By Daphna Nissenbaum, CEO and co-founder of TIPA

In 2018, when Briton Dee Caffari skippered her Volvo Ocean Race crew through the Atlantic, the team were aghast to see a wheelie bin bobbing in the sea.

For the young crew – barely out of school – of the Turn the Tide on Plastic yacht, the floating bin was a sobering reminder of the urgency of the fight against marine plastic pollution – a battle they took to the high seas with their participation in a gruelling round-the-clock yachting competition.

In the same year on British soils, the then education secretary, Damian Hinds, urged schools in England to use sustainable alternatives to single-use plastic items such as food packaging and cutlery. An important step to take to begin eliminating plastic from the classroom.

But the minister’s move begs the question of what further efforts can be made to incorporate education about the alternatives to traditional plastic into the standard curriculum.

In the UK only 12 per cent of plastics packaging are recycled due to poor collection; lack of infrastructure which can deal with the plastic; and importantly, a lack of education. Since young people are more committed than older people to giving up single-use plastic, further understanding of how to avoid contaminating recycling, how to deploy composting for food waste and compostable materials, and on the alternatives to traditional single-use plastics, is vital.

Consumers face an array of complications since not all single-use plastics can be recycled. Flexible packaging – any package or part of a package whose shape can be readily changed – is soft and flimsy. This makes it tricky to be recycled into anything useful after one use. Cling film, thin film lids and carrier bags, are all examples of flexible packing which are not collected by local councils and end up going to incineration instead.

The remaining 88 per cent is generally dumped, rotting in landfill or the natural environment for an eternity. In some cases, plastic is incinerated. Similar to burning fossil fuels in vehicles, it is another way of burning oil which has proven adverse environmental consequences including releasing tonnes of harmful CO2 into the atmosphere.

Yet there is room for optimism. For a while now behaviourists have been compiling evidence that children can influence sustainability habits in UK homes in ways such as encouraging the use of recycling. Parents have even begun to receive ‘tellings-off’ from their kids for not recycling.

Clearly education is not just for the young. A full shake-up of the current syllabus could be exactly what is needed in the UK.
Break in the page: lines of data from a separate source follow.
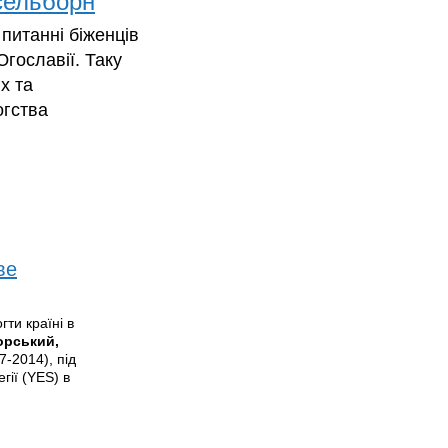
сельборн
питанні біженців
Югославії. Таку
х та
огства
ве
ти країні в
орський
,
-2014), під
гії (YES) в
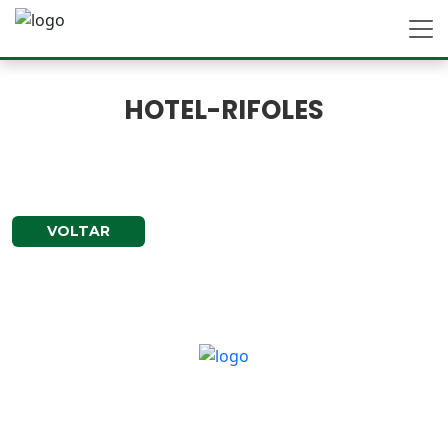
HOTEL-RIFOLES
VOLTAR
Prevenção Segurança e Medicina do
Trabalho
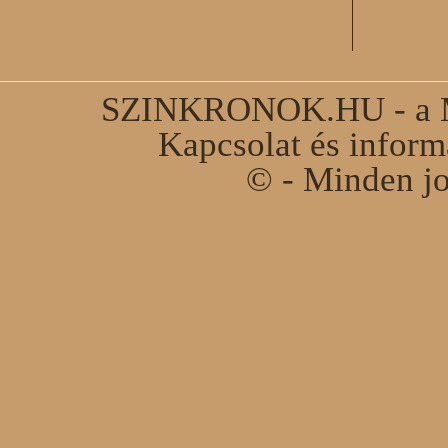
SZINKRONOK.HU - a Ma
Kapcsolat és infor
© - Minden jo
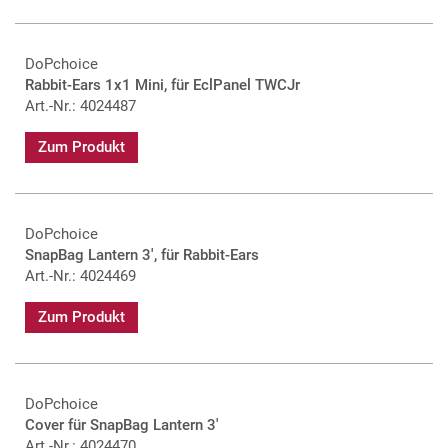
DoPchoice
Rabbit-Ears 1x1 Mini, für EclPanel TWCJr
Art.-Nr.: 4024487
Zum Produkt
DoPchoice
SnapBag Lantern 3', für Rabbit-Ears
Art.-Nr.: 4024469
Zum Produkt
DoPchoice
Cover für SnapBag Lantern 3'
Art.-Nr.: 4024470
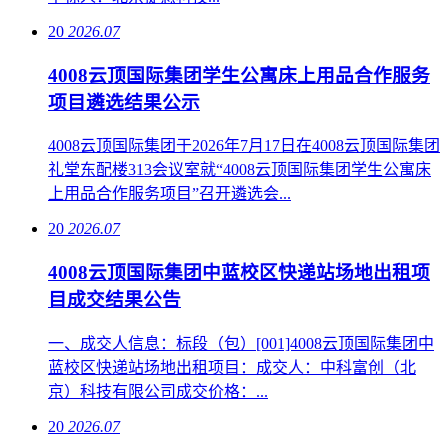
20
2026.07
4008云顶国际集团学生公寓床上用品合作服务
项目遴选结果公示
4008云顶国际集团于2026年7月17日在4008云顶国际集团
礼堂东配楼313会议室就“4008云顶国际集团学生公寓床
上用品合作服务项目”召开遴选会...
20
2026.07
4008云顶国际集团中蓝校区快递站场地出租项
目成交结果公告
一、成交人信息：标段（包）[001]4008云顶国际集团中
蓝校区快递站场地出租项目：成交人：中科富创（北
京）科技有限公司成交价格：...
20
2026.07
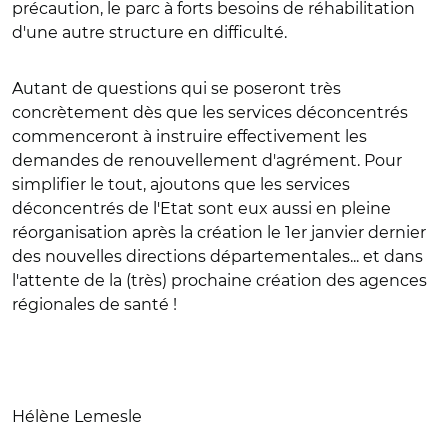
précaution, le parc à forts besoins de réhabilitation
d'une autre structure en difficulté.
Autant de questions qui se poseront très
concrètement dès que les services déconcentrés
commenceront à instruire effectivement les
demandes de renouvellement d'agrément. Pour
simplifier le tout, ajoutons que les services
déconcentrés de l'Etat sont eux aussi en pleine
réorganisation après la création le 1er janvier dernier
des nouvelles directions départementales... et dans
l'attente de la (très) prochaine création des agences
régionales de santé !
Hélène Lemesle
Education on plastic alternatives is not just an environmental but an economic and employment imperative too. The circular economy is projected to provide 450,000 new jobs in the UK and many of these will be within the packaging industry.

The UK Government has taken a step forward with its plans for food waste recycling schemes – to be rolled out across England by the start of 2025 – but if no one understands the importance of it the success of the scheme is called into question. Money must be allocated to developed resources and materials for schools and the government should look to leverage the expertise of the many environmental NGOs leading the way.

By acting together, educating the next generation could be achieved through workshops, field trips, community engagement and forward thinking.

Much like the young crew of the Turn the Tide of Plastic yacht, today’s schoolchildren do not want to live in a world where the soils are 23 times more polluted with plastic even than the oceans.  It is therefore vital that they have the tools and the information to become tomorrow’s composters, recyclers and re-users.  And it is they, too, who will research and invent the next generation of materials.

Single-use plastic is yesterday’s technology. Compostable materials are tomorrow’s.